- **WHAT YOU SHOULD DO**: The lines needed are those from the start of the records through the line holding "pour l'économie tunisienne", each copied exactly.

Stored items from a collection
<<<<
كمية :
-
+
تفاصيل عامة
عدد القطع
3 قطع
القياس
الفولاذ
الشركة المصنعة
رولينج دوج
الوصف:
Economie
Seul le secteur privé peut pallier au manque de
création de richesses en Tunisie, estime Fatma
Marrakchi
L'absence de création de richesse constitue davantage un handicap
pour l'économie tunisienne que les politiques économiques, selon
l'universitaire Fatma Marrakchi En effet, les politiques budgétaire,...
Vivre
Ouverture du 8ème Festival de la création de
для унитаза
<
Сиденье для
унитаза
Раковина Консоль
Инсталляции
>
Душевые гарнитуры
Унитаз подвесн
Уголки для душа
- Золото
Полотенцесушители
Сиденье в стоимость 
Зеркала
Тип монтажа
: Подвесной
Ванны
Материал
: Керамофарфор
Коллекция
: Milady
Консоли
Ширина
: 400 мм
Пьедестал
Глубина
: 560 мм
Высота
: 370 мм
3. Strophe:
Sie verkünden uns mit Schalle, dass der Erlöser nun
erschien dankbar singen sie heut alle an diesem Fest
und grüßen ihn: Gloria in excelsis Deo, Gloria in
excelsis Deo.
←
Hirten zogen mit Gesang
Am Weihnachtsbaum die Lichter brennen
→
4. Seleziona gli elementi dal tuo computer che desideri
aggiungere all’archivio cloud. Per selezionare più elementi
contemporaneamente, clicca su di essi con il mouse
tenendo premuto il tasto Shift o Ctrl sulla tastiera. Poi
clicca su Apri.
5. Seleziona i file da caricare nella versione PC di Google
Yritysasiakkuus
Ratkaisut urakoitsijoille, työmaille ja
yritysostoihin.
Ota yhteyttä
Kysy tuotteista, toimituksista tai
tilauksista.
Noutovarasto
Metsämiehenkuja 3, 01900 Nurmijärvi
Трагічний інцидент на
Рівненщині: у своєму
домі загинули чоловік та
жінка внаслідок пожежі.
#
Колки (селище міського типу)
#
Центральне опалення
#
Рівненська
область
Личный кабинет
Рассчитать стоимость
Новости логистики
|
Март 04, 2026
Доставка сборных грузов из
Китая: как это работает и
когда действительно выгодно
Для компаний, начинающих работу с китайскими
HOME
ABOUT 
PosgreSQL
>>>>
- **SOLUTION**:
كمية :
-
+
تفاصيل عامة
عدد القطع
3 قطع
القياس
الفولاذ
الشركة المصنعة
رولينج دوج
الوصف:
Economie
Seul le secteur privé peut pallier au manque de
création de richesses en Tunisie, estime Fatma
Marrakchi
L'absence de création de richesse constitue davantage un handicap
pour l'économie tunisienne que les politiques économiques, selon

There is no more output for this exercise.